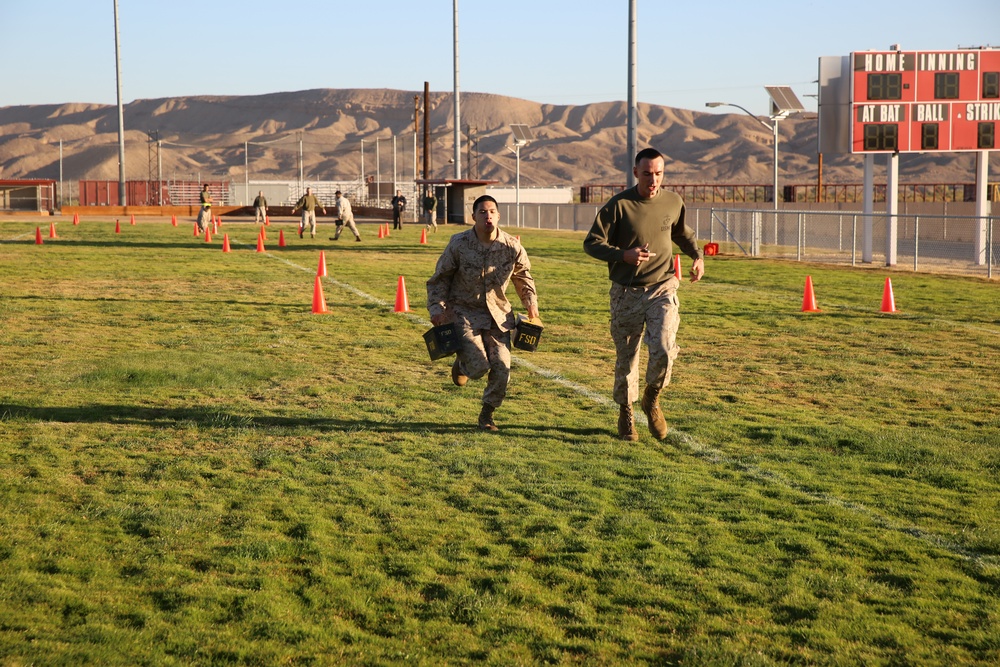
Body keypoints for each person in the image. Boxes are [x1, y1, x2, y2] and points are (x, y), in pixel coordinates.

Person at [583, 147, 705, 442]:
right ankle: (626, 412)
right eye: (648, 173)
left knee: (663, 348)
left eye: (659, 173)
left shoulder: (673, 201)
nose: (653, 179)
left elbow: (681, 233)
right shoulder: (619, 206)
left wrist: (697, 256)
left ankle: (652, 399)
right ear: (636, 173)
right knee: (627, 358)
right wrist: (623, 255)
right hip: (626, 293)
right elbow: (591, 243)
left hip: (663, 286)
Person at [427, 194, 540, 432]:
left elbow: (523, 277)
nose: (487, 216)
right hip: (462, 313)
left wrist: (531, 305)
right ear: (474, 217)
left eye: (491, 212)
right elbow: (441, 278)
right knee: (478, 367)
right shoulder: (459, 243)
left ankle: (487, 415)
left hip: (498, 317)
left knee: (502, 367)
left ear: (498, 216)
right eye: (482, 212)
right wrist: (437, 308)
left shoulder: (511, 246)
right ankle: (462, 364)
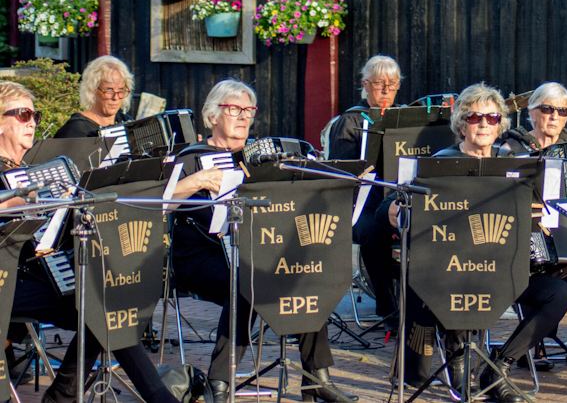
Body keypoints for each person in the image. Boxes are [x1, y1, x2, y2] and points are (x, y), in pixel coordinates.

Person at [379, 83, 567, 403]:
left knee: (559, 292)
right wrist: (397, 208)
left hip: (503, 270)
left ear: (501, 126)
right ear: (461, 123)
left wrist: (543, 214)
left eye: (492, 117)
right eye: (474, 117)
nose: (484, 123)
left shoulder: (515, 163)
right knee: (463, 279)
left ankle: (498, 366)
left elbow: (544, 213)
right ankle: (459, 359)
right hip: (453, 271)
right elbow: (383, 210)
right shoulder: (440, 162)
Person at [170, 80, 357, 403]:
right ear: (212, 116)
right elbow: (161, 202)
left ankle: (317, 378)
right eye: (234, 109)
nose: (243, 117)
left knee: (304, 274)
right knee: (248, 281)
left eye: (248, 111)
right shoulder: (192, 157)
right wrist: (197, 180)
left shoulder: (258, 157)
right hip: (200, 255)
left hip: (257, 250)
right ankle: (220, 381)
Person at [0, 81, 182, 403]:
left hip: (39, 276)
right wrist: (18, 202)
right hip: (7, 281)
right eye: (23, 114)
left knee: (107, 306)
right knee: (100, 308)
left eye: (35, 116)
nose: (32, 123)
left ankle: (65, 396)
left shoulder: (31, 169)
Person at [501, 82, 567, 369]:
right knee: (534, 258)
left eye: (562, 111)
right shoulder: (512, 148)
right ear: (532, 112)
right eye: (547, 109)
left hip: (562, 237)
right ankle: (535, 341)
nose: (555, 116)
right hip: (522, 237)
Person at [322, 55, 403, 324]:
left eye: (392, 84)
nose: (385, 90)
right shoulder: (350, 121)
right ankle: (388, 306)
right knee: (374, 230)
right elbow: (339, 175)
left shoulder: (404, 118)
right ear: (365, 85)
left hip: (399, 201)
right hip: (361, 205)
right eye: (379, 83)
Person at [53, 55, 134, 137]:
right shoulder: (76, 130)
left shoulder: (126, 122)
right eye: (109, 90)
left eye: (120, 90)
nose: (115, 97)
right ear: (92, 90)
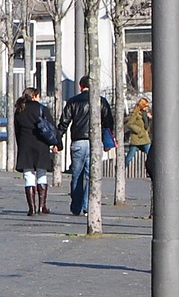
===============
■ **Work instructions**
Filter the entries and keep only the lines holding "knee".

■ **Finished exercise**
left knee: (663, 348)
right knee: (627, 358)
right knee: (478, 367)
left knee: (502, 367)
left knee: (559, 292)
right knee: (463, 279)
left knee: (304, 274)
right knee: (248, 281)
left knee: (107, 306)
right knee: (100, 308)
right knee: (534, 258)
right knee: (374, 230)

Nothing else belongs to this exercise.